- DIRECTIVE
Rewrite all of the data below, replacing "series" with "data set" everywhere it occurs and leaving everything else unchanged. Leave the pictures out of your answer.

- PROVIDED DATA

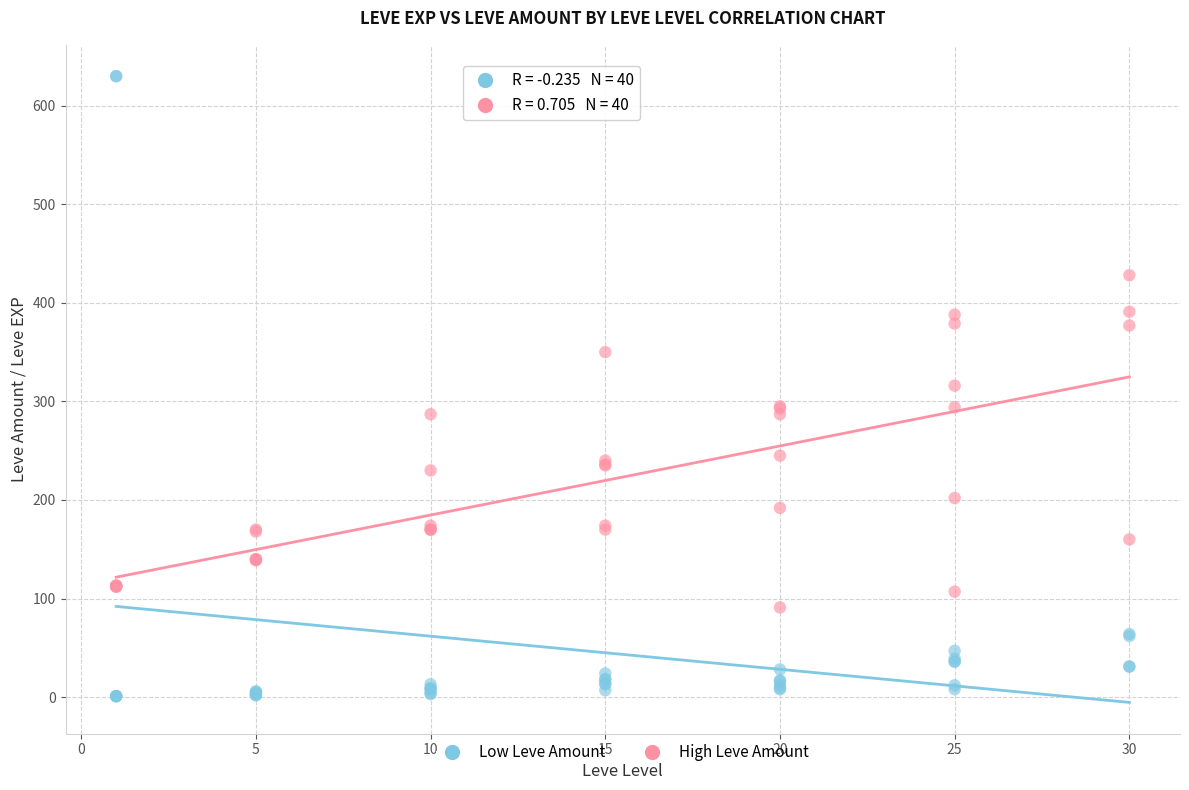

Which series contains the lowest Y value?

Low Leve Amount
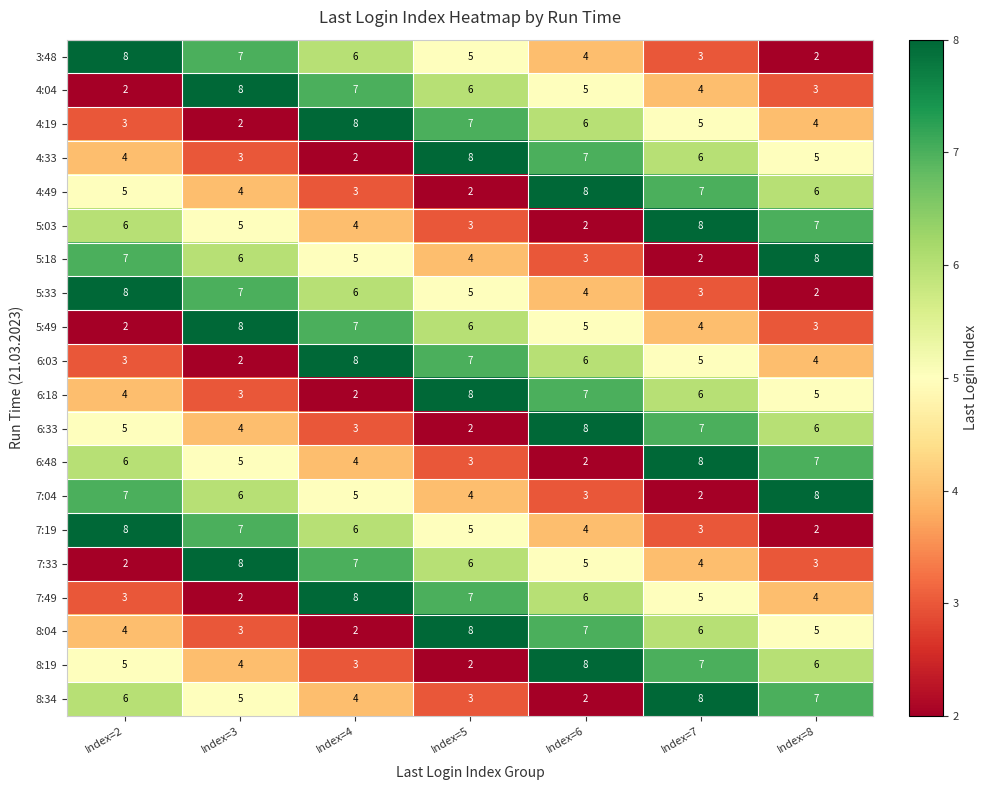

What is the difference between the second highest and second lowest values in the 5:03 series?

4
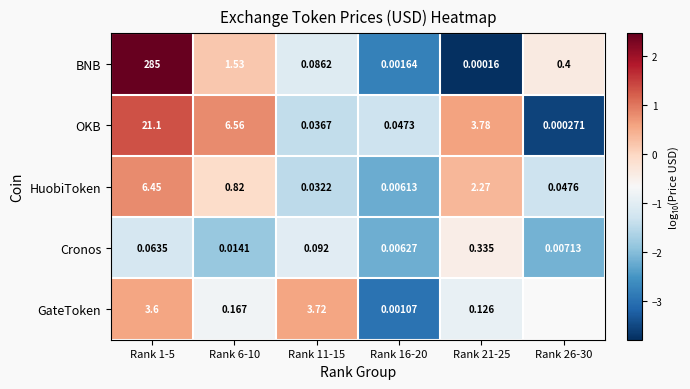

Rank the categories by HuobiToken value from lowest to highest.

Rank 16-20, Rank 11-15, Rank 26-30, Rank 6-10, Rank 21-25, Rank 1-5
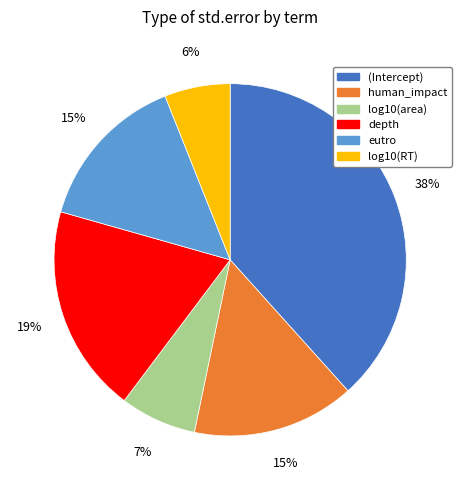

To the nearest percent, what is the combined percentage of depth and log10(area)?

26%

- TASK ANSWER
Which data set contains the lowest Y value?

Low Leve Amount

What is the difference between the second highest and second lowest values in the 5:03 data set?

4

Rank the categories by HuobiToken value from lowest to highest.

Rank 16-20, Rank 11-15, Rank 26-30, Rank 6-10, Rank 21-25, Rank 1-5

To the nearest percent, what is the combined percentage of depth and log10(area)?

26%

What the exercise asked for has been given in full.